By sight alone, Baugh can tell the difference between cedar from different counties. “See how yellow that wood is? That’s from Sutton County,” he said. “This wood, from Kimble County, is a lot denser. Unfortunately, I can’t be picky. We’re down to getting smaller branches that were left behind when the wood was first harvested years ago. We’re kinda like the old buffalo hunters. We were running out of wood back in the sixties. We see a little less every year, but there’s still a lot out there. I’m tickled to death if I can find cedar with ax marks on it. That means it’s really old and was cut a long time ago. Chain saws didn’t come along until the late fifties. Mind you, we’re looking for heartwood, first-growth cedar that has a round top. Second-growth cedar sure can’t be harvested for timber and is of little use to us. Second-growth cedar doesn’t make a tree, it makes a water-hungry shrub. It has a heart like a banker’s.”

The chip waste is used for horse and poultry bedding, mulch, as filler for crevices in holes drilled in the oil fields, fuel for the mill’s boilers, and for wood composite at AERT, one of the largest employers in Kimble County. The Texarome plant in Leakey even uses small amounts of fresh cedar leaf from green second-growth and third-growth cedar in response to a small but growing demand from aromatherapists, who desire a fresher, stronger scent.

“We’ll continue to do what we do until we can’t do it,” Don Baugh said. “Our challenge now is to make more oil from less wood for less money.”

“I have one fear,” he confided to me before saying good-bye. “And that’s when I die and go to heaven, God would be a cedar tree.”

I’M NO LONGER HYSTERICAL. I understand cedar much better than I did before. I know that it’s not the all-purpose bogeyweed—a tool for big-government intervention or the cause of the ruination of the cattle industry. I can now see in an elegant old cedar the same grandeur and beauty I see in an old oak. I’m thankful for the presence of cedars on steep, rocky slopes, recognizing the role they play in stabilizing the soil and providing windbreaks. I’m happy that a few people can still make a living off cedar. I’m cheering on the concept of aromatherapy. Maybe some enterprising rancher or modern-day cedar chopper will find more uses for new-growth cedar.

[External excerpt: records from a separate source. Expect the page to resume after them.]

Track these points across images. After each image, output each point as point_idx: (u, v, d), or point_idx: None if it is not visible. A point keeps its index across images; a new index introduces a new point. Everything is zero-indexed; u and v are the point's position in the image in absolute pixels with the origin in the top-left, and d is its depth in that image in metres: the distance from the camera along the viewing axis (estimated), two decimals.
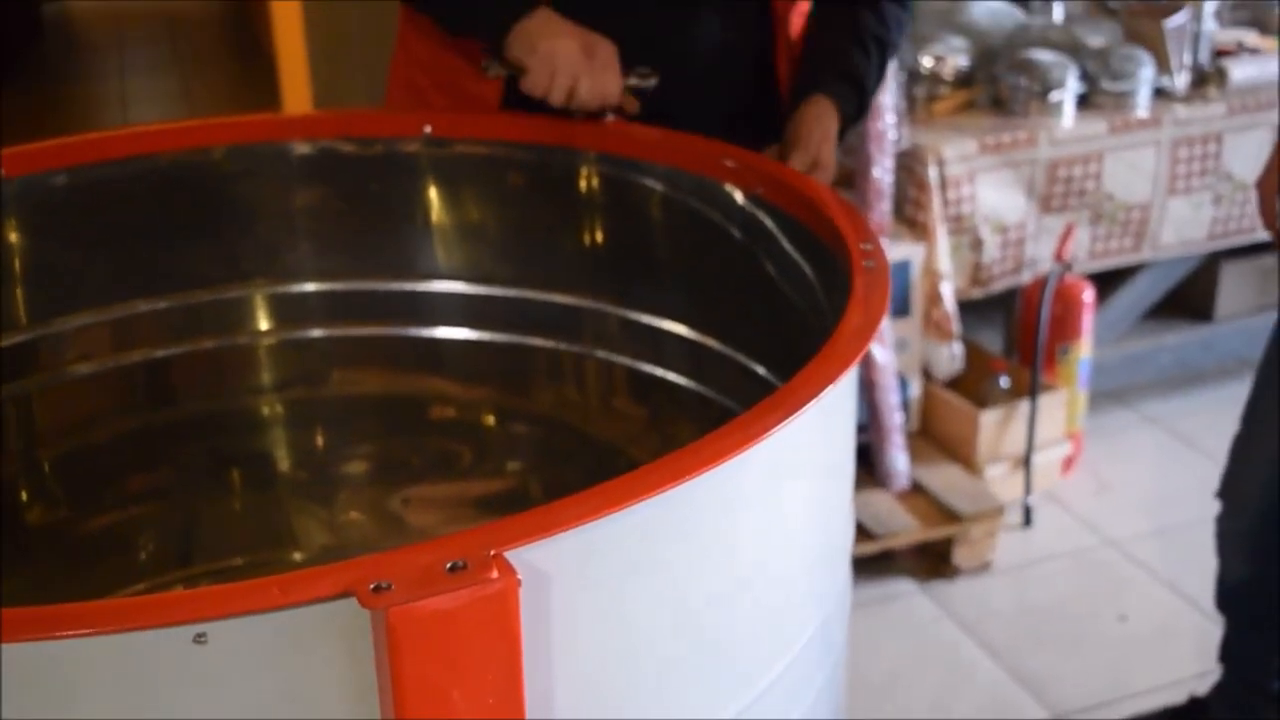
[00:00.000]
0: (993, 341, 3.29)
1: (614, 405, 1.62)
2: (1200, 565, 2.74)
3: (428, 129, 1.61)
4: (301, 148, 1.61)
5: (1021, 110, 2.97)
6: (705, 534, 0.94)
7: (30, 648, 0.76)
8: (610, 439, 1.61)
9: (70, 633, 0.75)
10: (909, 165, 2.86)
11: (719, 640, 0.99)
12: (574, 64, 1.50)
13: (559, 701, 0.87)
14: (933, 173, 2.84)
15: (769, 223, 1.37)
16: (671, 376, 1.51)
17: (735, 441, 0.91)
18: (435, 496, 1.74)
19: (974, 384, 3.02)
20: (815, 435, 1.05)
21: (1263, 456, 2.07)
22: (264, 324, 1.65)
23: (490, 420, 1.69)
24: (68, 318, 1.58)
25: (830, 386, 0.99)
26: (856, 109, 1.70)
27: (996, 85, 3.03)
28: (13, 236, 1.53)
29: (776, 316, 1.36)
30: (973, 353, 3.04)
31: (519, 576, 0.78)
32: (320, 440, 1.74)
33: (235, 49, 7.72)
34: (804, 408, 0.95)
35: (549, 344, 1.60)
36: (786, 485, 1.02)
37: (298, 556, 1.72)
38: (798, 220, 1.32)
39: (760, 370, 1.38)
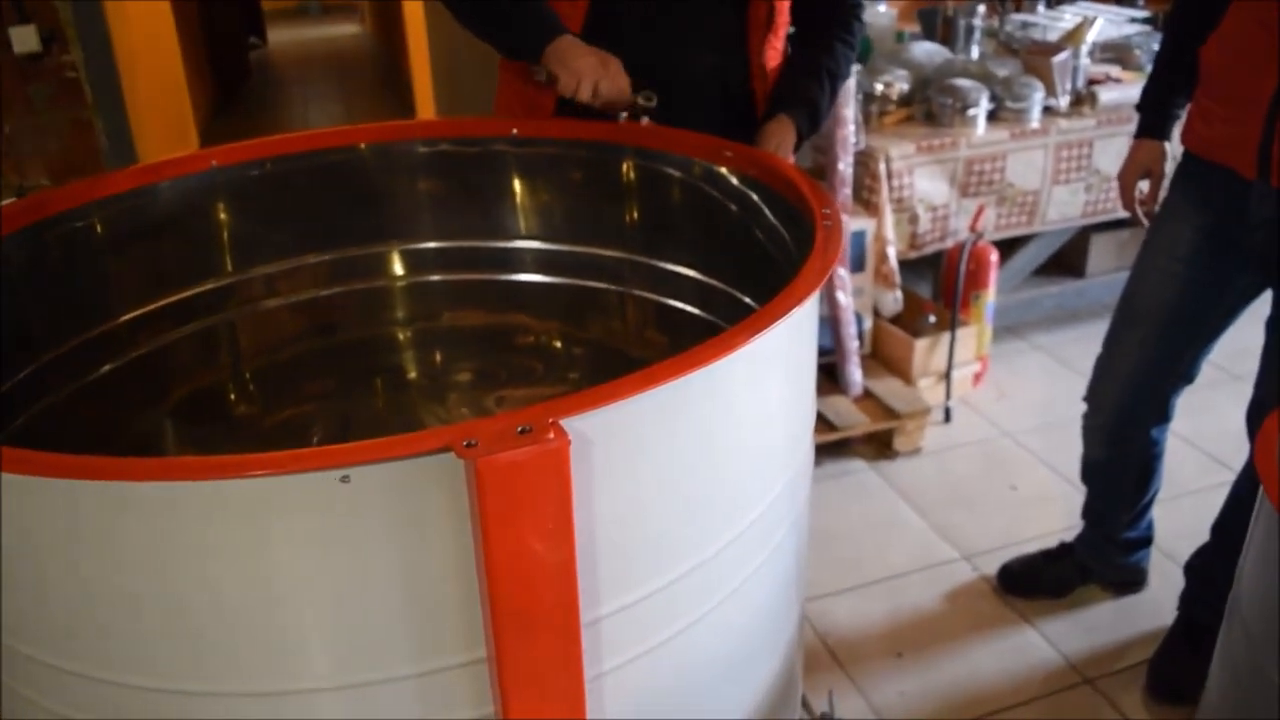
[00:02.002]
0: (924, 289, 3.27)
1: (645, 335, 1.61)
2: (1070, 451, 2.72)
3: (514, 132, 1.60)
4: (424, 146, 1.60)
5: (947, 122, 2.93)
6: (704, 412, 0.94)
7: (230, 483, 0.77)
8: (643, 357, 1.60)
9: (260, 473, 0.76)
10: (865, 161, 2.83)
11: (712, 490, 0.99)
12: (594, 71, 1.52)
13: (598, 530, 0.88)
14: (882, 167, 2.81)
15: (755, 197, 1.36)
16: (686, 307, 1.50)
17: (726, 346, 0.91)
18: (518, 397, 1.74)
19: (910, 320, 3.00)
20: (784, 343, 1.04)
21: (1117, 372, 2.06)
22: (398, 271, 1.66)
23: (557, 344, 1.69)
24: (258, 267, 1.58)
25: (796, 308, 0.98)
26: (810, 126, 1.69)
27: (929, 104, 2.98)
28: (221, 211, 1.55)
29: (761, 263, 1.35)
30: (909, 298, 3.02)
31: (570, 438, 0.79)
32: (438, 357, 1.74)
33: (384, 80, 7.72)
34: (775, 323, 0.95)
35: (599, 285, 1.59)
36: (763, 378, 1.02)
37: None
38: (777, 192, 1.31)
39: (749, 300, 1.37)
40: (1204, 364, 2.04)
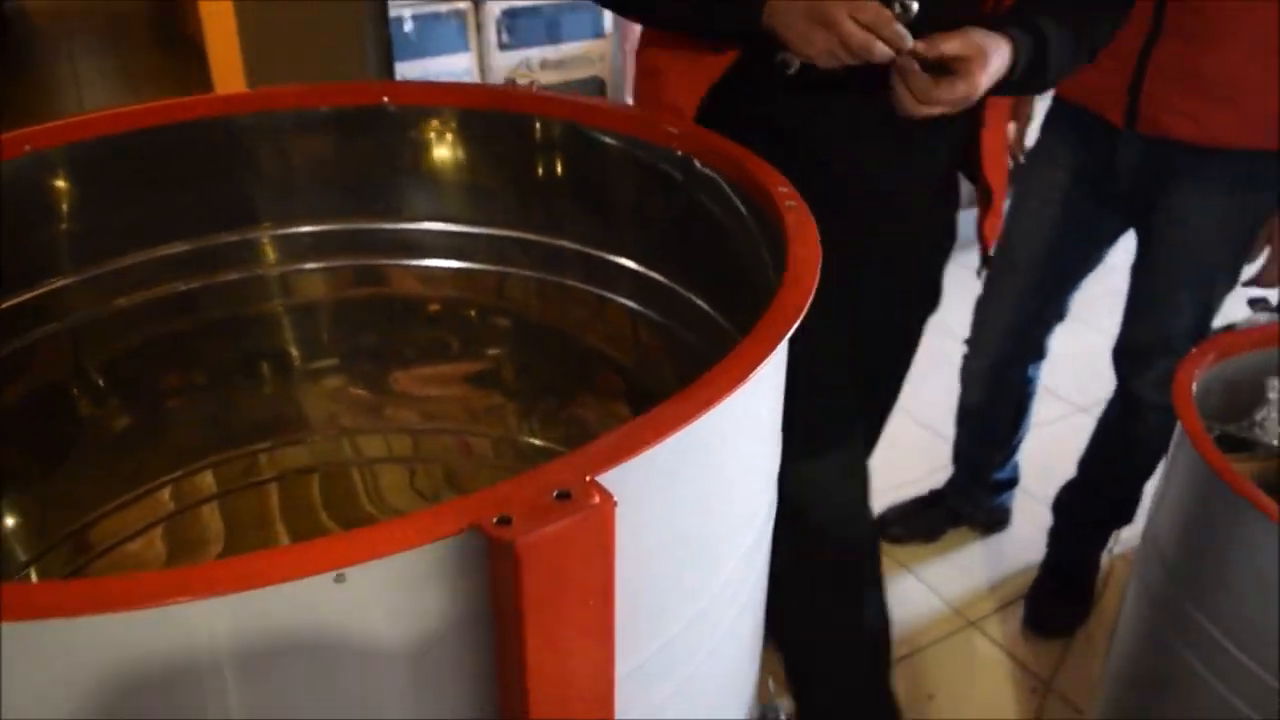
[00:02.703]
0: None
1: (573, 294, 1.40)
2: (926, 396, 2.72)
3: (385, 99, 1.37)
4: (292, 117, 1.36)
5: None
6: (712, 444, 0.80)
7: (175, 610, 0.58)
8: (563, 329, 1.42)
9: (216, 591, 0.57)
10: None
11: (725, 519, 0.87)
12: (825, 38, 1.17)
13: (632, 589, 0.73)
14: None
15: (699, 175, 1.18)
16: (624, 300, 1.31)
17: (741, 370, 0.76)
18: (427, 375, 1.51)
19: None
20: (782, 356, 0.91)
21: (998, 315, 2.04)
22: (271, 258, 1.42)
23: (471, 313, 1.46)
24: (105, 262, 1.32)
25: (799, 319, 0.83)
26: (1029, 65, 1.26)
27: None
28: (48, 202, 1.27)
29: (698, 252, 1.19)
30: None
31: (614, 499, 0.63)
32: (325, 336, 1.49)
33: (161, 35, 7.06)
34: (787, 333, 0.81)
35: (515, 270, 1.39)
36: (764, 398, 0.89)
37: (318, 438, 1.49)
38: (721, 171, 1.15)
39: (698, 301, 1.19)
40: None
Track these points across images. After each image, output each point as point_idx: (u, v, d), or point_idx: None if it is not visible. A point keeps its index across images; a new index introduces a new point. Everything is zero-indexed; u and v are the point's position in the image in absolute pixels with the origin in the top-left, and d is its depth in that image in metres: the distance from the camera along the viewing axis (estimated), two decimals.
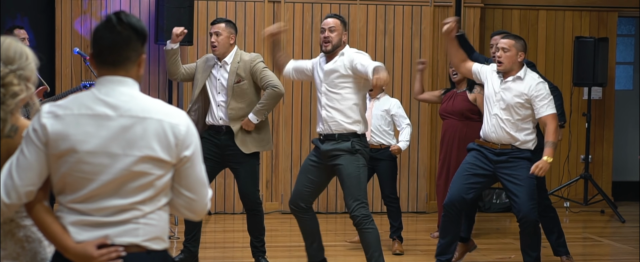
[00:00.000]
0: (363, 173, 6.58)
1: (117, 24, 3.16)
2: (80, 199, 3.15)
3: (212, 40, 7.27)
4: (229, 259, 7.99)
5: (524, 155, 6.83)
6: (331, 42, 6.59)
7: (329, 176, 6.86)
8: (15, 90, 3.32)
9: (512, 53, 6.76)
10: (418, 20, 10.71)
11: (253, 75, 7.22)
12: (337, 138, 6.57)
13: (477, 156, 6.93)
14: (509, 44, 6.78)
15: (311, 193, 6.79)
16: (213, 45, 7.26)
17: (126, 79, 3.20)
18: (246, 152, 7.22)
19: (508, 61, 6.77)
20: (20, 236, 3.37)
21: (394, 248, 8.27)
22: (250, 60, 7.26)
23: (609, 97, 11.59)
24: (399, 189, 10.38)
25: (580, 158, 11.43)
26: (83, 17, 10.12)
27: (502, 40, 6.86)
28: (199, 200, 3.25)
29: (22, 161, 3.15)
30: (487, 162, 6.87)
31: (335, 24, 6.62)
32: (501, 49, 6.79)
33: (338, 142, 6.57)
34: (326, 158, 6.62)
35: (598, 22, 11.46)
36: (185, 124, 3.21)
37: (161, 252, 3.25)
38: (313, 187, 6.77)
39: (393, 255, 8.12)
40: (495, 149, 6.84)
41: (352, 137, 6.56)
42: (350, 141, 6.54)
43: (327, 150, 6.59)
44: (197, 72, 7.36)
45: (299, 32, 10.50)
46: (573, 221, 10.47)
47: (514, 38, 6.88)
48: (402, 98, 10.63)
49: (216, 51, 7.26)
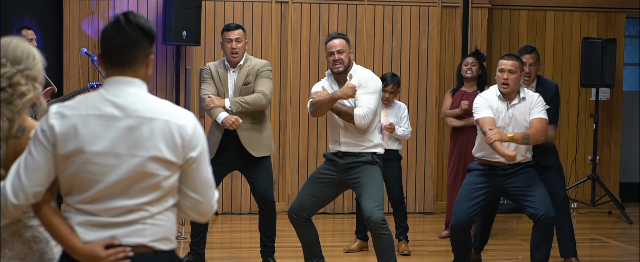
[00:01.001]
0: (382, 180, 6.64)
1: (125, 24, 3.16)
2: (88, 199, 3.16)
3: (234, 47, 7.26)
4: (236, 260, 7.99)
5: (529, 163, 6.95)
6: (343, 63, 6.60)
7: (339, 192, 6.88)
8: (22, 90, 3.32)
9: (517, 75, 6.84)
10: (425, 21, 10.70)
11: (255, 79, 7.24)
12: (357, 155, 6.61)
13: (479, 176, 6.97)
14: (515, 66, 6.84)
15: (316, 205, 6.77)
16: (234, 52, 7.26)
17: (134, 80, 3.20)
18: (255, 155, 7.23)
19: (514, 83, 6.83)
20: (27, 237, 3.38)
21: (401, 249, 8.27)
22: (260, 65, 7.30)
23: (617, 99, 11.57)
24: (406, 190, 10.38)
25: (588, 159, 11.41)
26: (91, 18, 10.13)
27: (507, 62, 6.89)
28: (204, 202, 3.25)
29: (30, 162, 3.16)
30: (491, 179, 6.91)
31: (342, 45, 6.61)
32: (508, 71, 6.83)
33: (358, 157, 6.60)
34: (343, 170, 6.63)
35: (606, 23, 11.44)
36: (192, 125, 3.21)
37: (168, 253, 3.25)
38: (320, 199, 6.76)
39: (400, 256, 8.11)
40: (503, 167, 6.88)
41: (372, 155, 6.61)
42: (370, 155, 6.60)
43: (347, 162, 6.61)
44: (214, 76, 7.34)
45: (307, 33, 10.50)
46: (580, 222, 10.45)
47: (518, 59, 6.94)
48: (409, 98, 10.63)
49: (237, 58, 7.28)
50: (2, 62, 3.32)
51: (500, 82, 6.88)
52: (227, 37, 7.30)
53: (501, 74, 6.88)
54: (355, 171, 6.59)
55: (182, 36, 9.76)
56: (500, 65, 6.92)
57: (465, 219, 6.87)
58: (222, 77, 7.33)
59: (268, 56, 10.34)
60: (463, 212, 6.87)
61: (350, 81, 6.58)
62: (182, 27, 9.76)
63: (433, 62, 10.70)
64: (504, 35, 11.19)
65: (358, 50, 10.54)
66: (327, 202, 6.89)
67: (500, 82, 6.88)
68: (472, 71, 8.71)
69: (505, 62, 6.90)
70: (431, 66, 10.70)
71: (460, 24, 10.79)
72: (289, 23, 10.48)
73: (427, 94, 10.69)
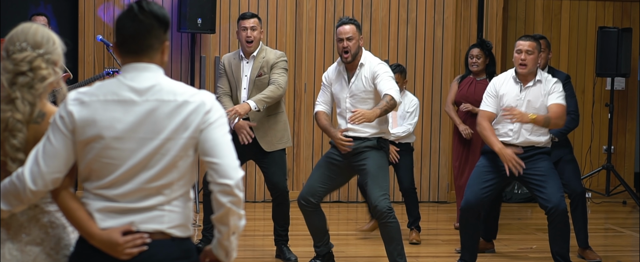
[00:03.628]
0: (388, 167, 6.67)
1: (139, 12, 3.16)
2: (107, 185, 3.17)
3: (249, 35, 7.24)
4: (250, 248, 8.01)
5: (544, 150, 6.85)
6: (350, 51, 6.56)
7: (348, 177, 6.87)
8: (43, 74, 3.34)
9: (535, 56, 6.75)
10: (441, 9, 10.68)
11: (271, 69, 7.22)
12: (364, 139, 6.60)
13: (492, 159, 6.86)
14: (532, 46, 6.76)
15: (325, 191, 6.76)
16: (249, 41, 7.24)
17: (150, 65, 3.21)
18: (267, 150, 7.24)
19: (532, 64, 6.75)
20: (44, 222, 3.39)
21: (412, 237, 8.26)
22: (275, 57, 7.27)
23: (632, 88, 11.54)
24: (420, 179, 10.39)
25: (603, 149, 11.39)
26: (106, 5, 10.15)
27: (524, 42, 6.80)
28: (225, 163, 3.18)
29: (48, 148, 3.17)
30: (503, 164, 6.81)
31: (352, 31, 6.57)
32: (525, 52, 6.75)
33: (364, 141, 6.59)
34: (350, 156, 6.62)
35: (621, 12, 11.40)
36: (211, 101, 3.21)
37: (185, 240, 3.26)
38: (329, 185, 6.75)
39: (410, 244, 8.11)
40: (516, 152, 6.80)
41: (378, 140, 6.61)
42: (376, 140, 6.59)
43: (354, 147, 6.58)
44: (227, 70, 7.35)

Those people can have mine. Not all of it. Like I said, I’ve learned to respect and even appreciate my foe. And I’m not foolish enough to try to clear the whole lot at once. This battle will be a protracted one, fought literally one step at a time. The teeth on my chain saw have been sharpened. I’ve conducted my own seminars with my sons, showing them how to use lopping shears to earn a little money. I still dream of the way it used to be, when grasses grew as high as a horse’s belly.